Big data and analytics have a solid future in the business world as these tools help organizations recognize complex patterns that might otherwise go undetected. But achieving results is easier conceptualized than realized.

Although many organizations have embraced big data and some are benefiting from next-generation analytics, the vast majority of enterprises continue to struggle with the concepts, according to a new Bain & Co. survey.

The report, “Driven by Data,” analyzed attitudes and performance at more than 400 global companies. It found that organizations with strong analytics capabilities outperform their competition in a number of ways. They’re twice as likely to be in the top quartile of financial performance within their industry, 5 times more likely to make decisions faster, three more likely to execute decisions as intended, and twice as likely to use data “very frequently” to make decisions.

Bain also notes that many organizations struggle to put big data to work effectively. These companies are “getting some of the anticipated results from big data but not the full potential of benefits they’d hoped for,” observes Rasmus Wegener, a partner in Bain’s IT practice.

The problem, he says, is that many organizations lack the right operational tools. Only 36 percent of respondents say they have a dedicated data insights team. Less than a quarter believe they have a clear strategy for using analytics effectively, and only 19 percent say they have “high quality, consistent data” in their organization.

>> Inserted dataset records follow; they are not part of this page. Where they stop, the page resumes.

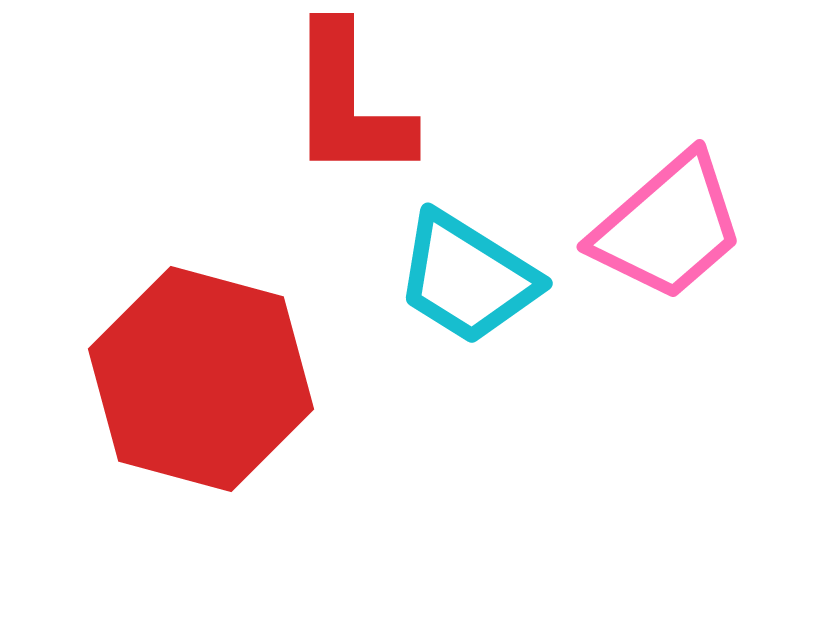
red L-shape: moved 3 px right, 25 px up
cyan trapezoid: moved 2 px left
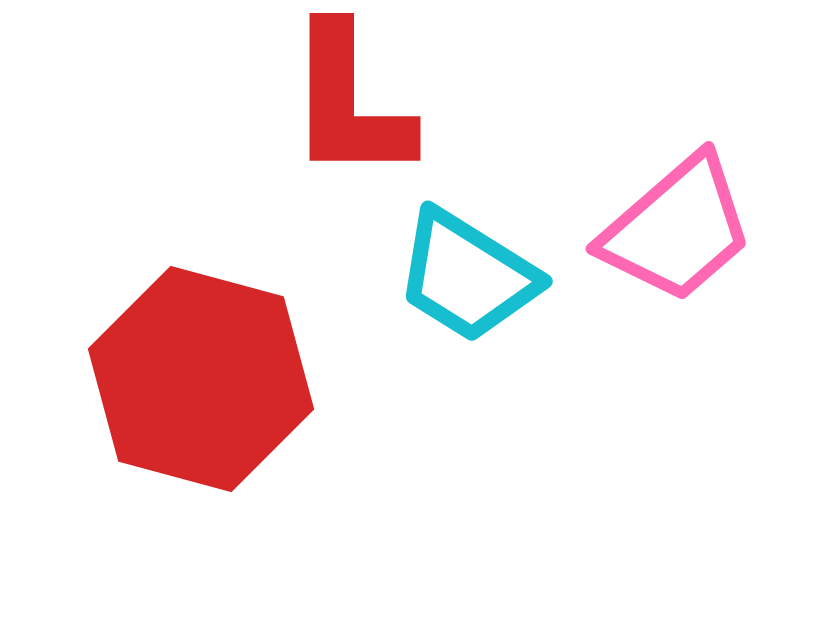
pink trapezoid: moved 9 px right, 2 px down
cyan trapezoid: moved 2 px up
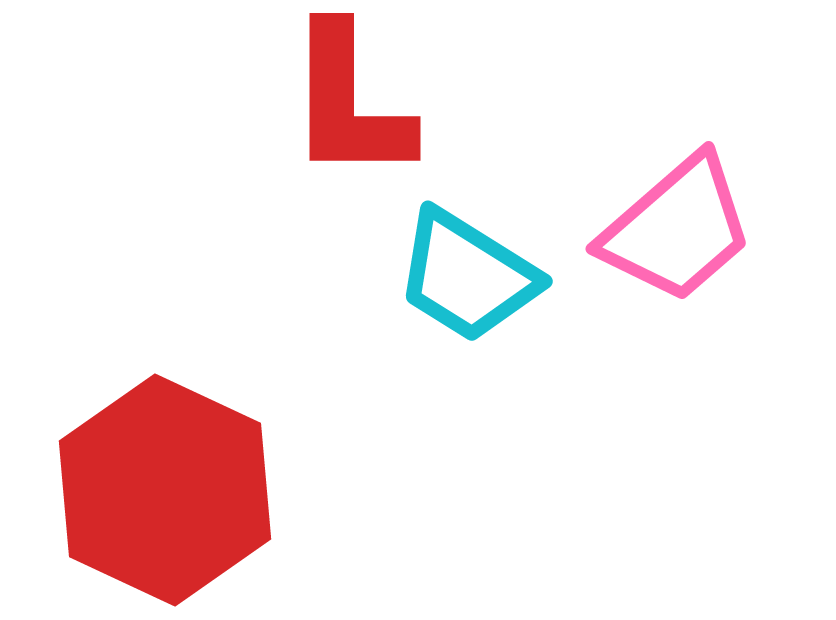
red hexagon: moved 36 px left, 111 px down; rotated 10 degrees clockwise
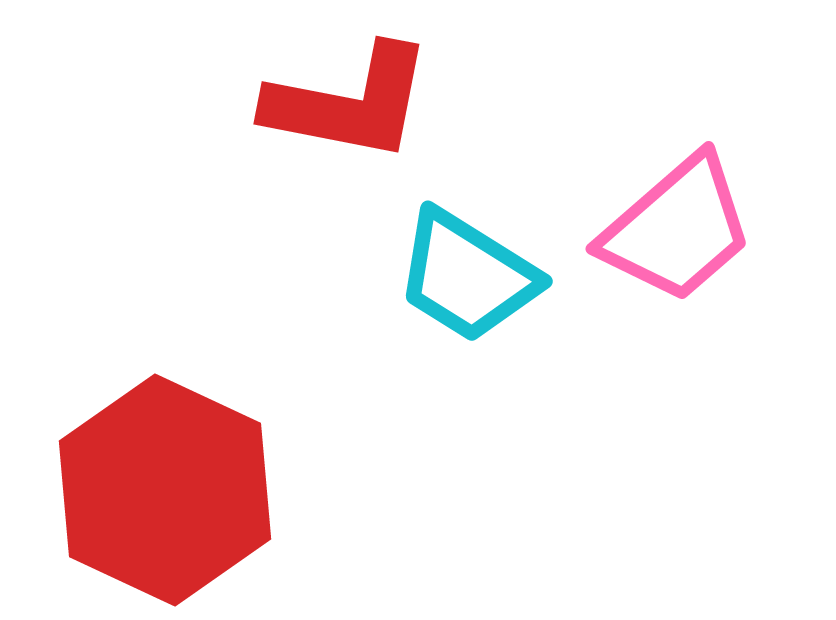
red L-shape: rotated 79 degrees counterclockwise
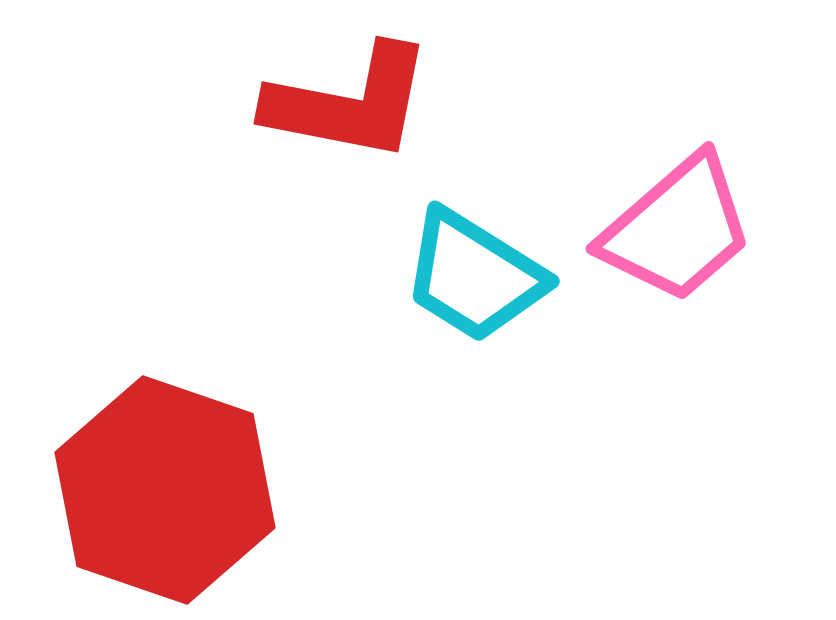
cyan trapezoid: moved 7 px right
red hexagon: rotated 6 degrees counterclockwise
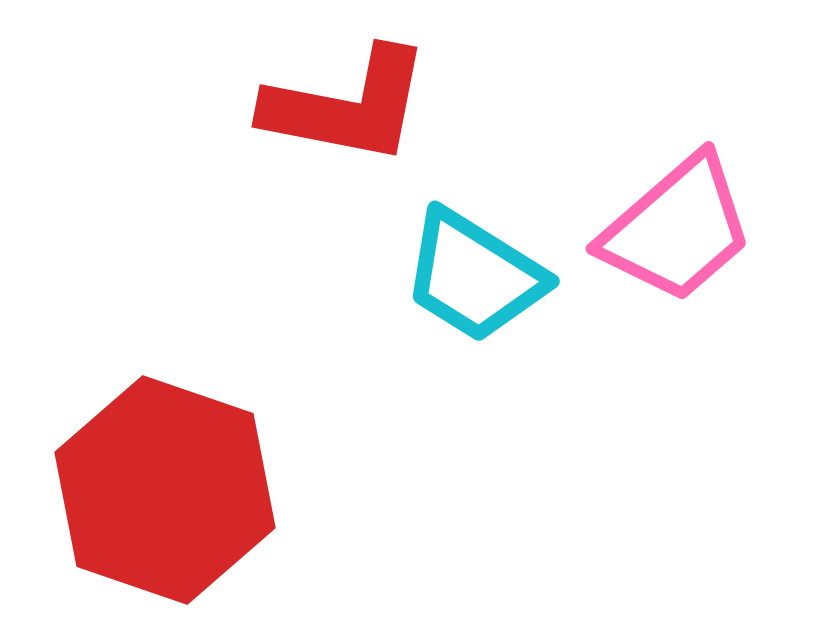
red L-shape: moved 2 px left, 3 px down
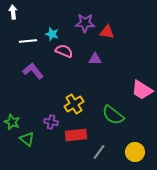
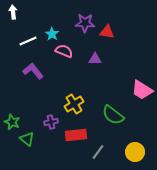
cyan star: rotated 16 degrees clockwise
white line: rotated 18 degrees counterclockwise
purple cross: rotated 24 degrees counterclockwise
gray line: moved 1 px left
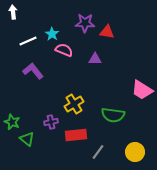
pink semicircle: moved 1 px up
green semicircle: rotated 30 degrees counterclockwise
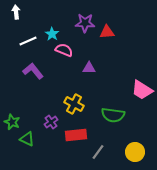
white arrow: moved 3 px right
red triangle: rotated 14 degrees counterclockwise
purple triangle: moved 6 px left, 9 px down
yellow cross: rotated 30 degrees counterclockwise
purple cross: rotated 24 degrees counterclockwise
green triangle: rotated 14 degrees counterclockwise
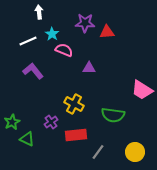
white arrow: moved 23 px right
green star: rotated 21 degrees clockwise
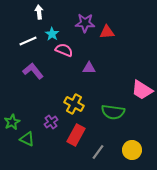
green semicircle: moved 3 px up
red rectangle: rotated 55 degrees counterclockwise
yellow circle: moved 3 px left, 2 px up
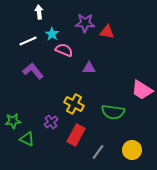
red triangle: rotated 14 degrees clockwise
green star: moved 1 px right, 1 px up; rotated 21 degrees clockwise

Some industries are further along than others in implementing an effective big data strategy. These include financial services, technology and health care providers. Businesses that have a strong need for consumer insights, such as retail and consumer packaged goods, are frequently laggards, the report notes. What’s more, despite growth of big data spending at a predicted rate of 30 percent annually for the remainder of the decade, companies will continue to convert this spending into business value at a much slower pace.

” When it works, big data has the potential to create substantive results for businesses, but less than 5 percent of businesses are able to achieve significant results,” Wegener points out. “We expected to see big data falling into many of the chronic alignment gaps between business and IT, but we hardly expected to see such slim odds for business success.”

Wegener’s recommendations? Organizations should approach big data as a strategic and organizational effort, not a technology project. “CEOs and other senior management need to ‘walk the walk’ and show that they are using data-driven insights to make business decisions,” he says. In addition, “They have to show that they mean business by investing in data insights talent and by demanding that managers at every level of the company make data the core of critical decisions.”

What’s more, big data projects must begin with a business rationale and prioritization for the data needed to conduct the analysis, he notes. “Too many companies fall into the trap of simply using BI tools to mine the data they have on hand, rather than first having a strategic discussion, gaining an understanding of the data that’s needed to move the business forward, and then putting steps in place to create and harvest that data.”